El primer ministro israelí, Benjamín Netanyahu, aseguró este viernes que la Fuerza Aérea de su país logró destruir el 70% de la capacidad de producción de acero en Irán, en una operación conjunta con Estados Unidos. Según el mandatario, el golpe estratégico dejó fuera de servicio a las plantas siderúrgicas de Khuzestán y Mobarakeh, las más grandes de la nación persa, lo que priva a la Guardia Revolucionaria de recursos financieros y materiales clave para la fabricación de misiles y drones. El mensaje, emitido desde una base de inteligencia en Tel Aviv, subraya que estas acciones se realizaron en plena coordinación con el presidente Donald Trump para debilitar la infraestructura bélica del régimen iraní.
La ofensiva no se limitó a la industria pesada, sino que incluyó ataques contra puentes y diversas estructuras estratégicas que, según Israel, facilitaban el despliegue militar de Teherán. En respuesta, la Guardia Revolucionaria lanzó misiles y drones contra zonas industriales de la región y amenazó con represalias mayores si la campaña de bombardeos persiste. Mientras tanto, las empresas siderúrgicas afectadas han advertido que la reestructuración de las plantas podría demorar meses, lo que representa un golpe significativo para la economía y la producción de armamento en un momento en que Netanyahu afirma que el régimen está más débil que nunca.

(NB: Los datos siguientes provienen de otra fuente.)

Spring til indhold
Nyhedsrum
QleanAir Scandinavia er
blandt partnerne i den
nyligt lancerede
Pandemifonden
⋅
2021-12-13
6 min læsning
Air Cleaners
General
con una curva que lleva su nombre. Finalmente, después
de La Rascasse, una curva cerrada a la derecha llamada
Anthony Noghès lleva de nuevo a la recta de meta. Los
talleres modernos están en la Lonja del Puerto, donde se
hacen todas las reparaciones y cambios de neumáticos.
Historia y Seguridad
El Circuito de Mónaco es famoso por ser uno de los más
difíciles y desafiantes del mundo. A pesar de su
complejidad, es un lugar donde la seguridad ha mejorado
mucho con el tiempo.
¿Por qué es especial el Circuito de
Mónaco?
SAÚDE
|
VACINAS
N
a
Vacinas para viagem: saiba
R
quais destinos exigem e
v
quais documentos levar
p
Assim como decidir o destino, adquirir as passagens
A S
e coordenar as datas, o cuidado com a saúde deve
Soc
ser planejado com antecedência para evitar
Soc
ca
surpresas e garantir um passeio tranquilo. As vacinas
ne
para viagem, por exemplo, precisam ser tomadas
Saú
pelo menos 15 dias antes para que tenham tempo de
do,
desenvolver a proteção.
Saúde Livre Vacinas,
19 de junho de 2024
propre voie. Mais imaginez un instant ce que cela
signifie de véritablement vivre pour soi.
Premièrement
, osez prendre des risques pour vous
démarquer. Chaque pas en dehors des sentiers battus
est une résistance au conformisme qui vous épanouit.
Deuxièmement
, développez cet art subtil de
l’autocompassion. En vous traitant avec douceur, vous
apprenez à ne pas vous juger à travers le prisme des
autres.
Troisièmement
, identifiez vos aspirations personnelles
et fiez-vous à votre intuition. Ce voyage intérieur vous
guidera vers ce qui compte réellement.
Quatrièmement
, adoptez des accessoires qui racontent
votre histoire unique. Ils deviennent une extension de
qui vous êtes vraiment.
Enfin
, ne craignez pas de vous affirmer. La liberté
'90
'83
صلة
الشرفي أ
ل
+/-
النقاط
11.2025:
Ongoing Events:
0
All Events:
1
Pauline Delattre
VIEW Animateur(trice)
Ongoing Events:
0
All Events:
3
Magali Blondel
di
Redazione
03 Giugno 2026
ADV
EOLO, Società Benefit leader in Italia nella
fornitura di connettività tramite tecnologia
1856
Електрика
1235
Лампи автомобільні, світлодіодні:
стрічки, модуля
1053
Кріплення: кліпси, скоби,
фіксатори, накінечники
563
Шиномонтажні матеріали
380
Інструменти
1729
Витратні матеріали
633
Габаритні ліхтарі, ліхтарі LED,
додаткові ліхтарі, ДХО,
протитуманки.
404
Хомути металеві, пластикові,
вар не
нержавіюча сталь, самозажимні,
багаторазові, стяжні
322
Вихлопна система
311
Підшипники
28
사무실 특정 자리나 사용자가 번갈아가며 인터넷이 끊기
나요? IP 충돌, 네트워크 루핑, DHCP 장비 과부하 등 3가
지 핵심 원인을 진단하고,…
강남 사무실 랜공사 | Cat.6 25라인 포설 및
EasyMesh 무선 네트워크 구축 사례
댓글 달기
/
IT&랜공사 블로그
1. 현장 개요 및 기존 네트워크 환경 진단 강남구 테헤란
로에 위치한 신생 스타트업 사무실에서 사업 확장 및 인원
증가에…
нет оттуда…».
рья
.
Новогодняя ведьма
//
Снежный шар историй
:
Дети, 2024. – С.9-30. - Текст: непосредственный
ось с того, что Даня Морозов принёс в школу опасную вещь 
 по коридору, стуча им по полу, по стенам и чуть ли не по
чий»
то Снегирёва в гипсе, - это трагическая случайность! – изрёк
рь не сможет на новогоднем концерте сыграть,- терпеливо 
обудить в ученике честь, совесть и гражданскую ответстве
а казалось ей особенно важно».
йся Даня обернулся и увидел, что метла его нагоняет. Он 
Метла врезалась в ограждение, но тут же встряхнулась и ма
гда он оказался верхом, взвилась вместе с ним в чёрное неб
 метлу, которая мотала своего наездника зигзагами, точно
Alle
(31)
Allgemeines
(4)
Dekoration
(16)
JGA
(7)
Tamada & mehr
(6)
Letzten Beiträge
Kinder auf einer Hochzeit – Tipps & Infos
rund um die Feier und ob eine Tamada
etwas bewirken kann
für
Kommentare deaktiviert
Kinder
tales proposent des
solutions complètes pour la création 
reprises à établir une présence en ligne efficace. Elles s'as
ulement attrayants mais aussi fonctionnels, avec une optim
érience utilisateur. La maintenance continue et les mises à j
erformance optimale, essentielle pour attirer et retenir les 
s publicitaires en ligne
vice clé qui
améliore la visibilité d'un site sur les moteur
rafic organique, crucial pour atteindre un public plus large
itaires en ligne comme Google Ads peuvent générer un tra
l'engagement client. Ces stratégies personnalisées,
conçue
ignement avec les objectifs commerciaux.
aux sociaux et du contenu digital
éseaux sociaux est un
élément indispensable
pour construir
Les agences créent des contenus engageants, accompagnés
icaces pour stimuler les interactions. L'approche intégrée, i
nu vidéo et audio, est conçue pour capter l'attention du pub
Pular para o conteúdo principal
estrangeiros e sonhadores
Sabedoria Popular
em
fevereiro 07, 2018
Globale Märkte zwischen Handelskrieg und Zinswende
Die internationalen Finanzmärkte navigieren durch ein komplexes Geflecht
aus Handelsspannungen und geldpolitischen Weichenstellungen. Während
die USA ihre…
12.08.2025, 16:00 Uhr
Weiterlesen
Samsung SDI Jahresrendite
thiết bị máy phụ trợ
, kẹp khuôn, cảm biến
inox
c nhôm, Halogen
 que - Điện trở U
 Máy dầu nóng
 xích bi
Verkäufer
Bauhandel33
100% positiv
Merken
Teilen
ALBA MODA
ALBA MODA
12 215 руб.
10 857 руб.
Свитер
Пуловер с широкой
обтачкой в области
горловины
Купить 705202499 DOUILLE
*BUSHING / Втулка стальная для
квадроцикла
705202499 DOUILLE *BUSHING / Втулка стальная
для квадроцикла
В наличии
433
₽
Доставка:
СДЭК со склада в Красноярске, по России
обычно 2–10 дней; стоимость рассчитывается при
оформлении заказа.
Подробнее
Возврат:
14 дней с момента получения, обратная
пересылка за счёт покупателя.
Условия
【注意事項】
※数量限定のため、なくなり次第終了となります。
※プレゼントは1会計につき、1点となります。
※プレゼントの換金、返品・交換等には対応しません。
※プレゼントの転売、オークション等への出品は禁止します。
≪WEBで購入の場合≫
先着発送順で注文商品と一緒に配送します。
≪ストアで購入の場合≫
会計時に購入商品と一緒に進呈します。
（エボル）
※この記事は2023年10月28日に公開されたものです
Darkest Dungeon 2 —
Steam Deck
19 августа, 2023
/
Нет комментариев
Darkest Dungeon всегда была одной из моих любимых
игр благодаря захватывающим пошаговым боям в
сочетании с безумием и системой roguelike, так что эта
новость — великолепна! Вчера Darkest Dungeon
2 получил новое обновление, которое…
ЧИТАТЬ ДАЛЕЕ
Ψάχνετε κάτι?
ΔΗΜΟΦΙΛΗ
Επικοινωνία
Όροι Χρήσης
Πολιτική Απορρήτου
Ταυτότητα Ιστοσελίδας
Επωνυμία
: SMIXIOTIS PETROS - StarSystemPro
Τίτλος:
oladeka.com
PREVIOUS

En el frente libanés, el conflicto también registra una escalada con la expansión del denominado «cinturón de seguridad» controlado por el Ejército israelí, que ya abarca el 8% del territorio del Líbano. El ministro de Defensa, Israel Katz, informó que ha comenzado la demolición de viviendas en aldeas del sur libanés al considerarlas puestos avanzados de Hezbollah. Estos combates, que se intensificaron desde principios de marzo en apoyo a Irán, han provocado una invasión terrestre y bombardeos constantes en las afueras de Beirut, consolidando una guerra abierta que afecta múltiples puntos de la región.
El costo humano de las hostilidades sigue en aumento, con el Ministerio de Salud libanés reportando más de 1,200 muertos, entre ellos 124 niños. Por su parte, aunque el balance oficial de Irán se mantiene estancado desde la primera semana de la ofensiva, organizaciones internacionales como la ONG HRANA estiman que las víctimas en territorio iraní superan las 3,400 personas, incluyendo a más de 1,500 civiles. La situación proyecta un escenario de inestabilidad prolongada, donde la superioridad militar de Israel busca desarticular permanentemente la capacidad de respuesta de sus adversarios en el Medio Oriente.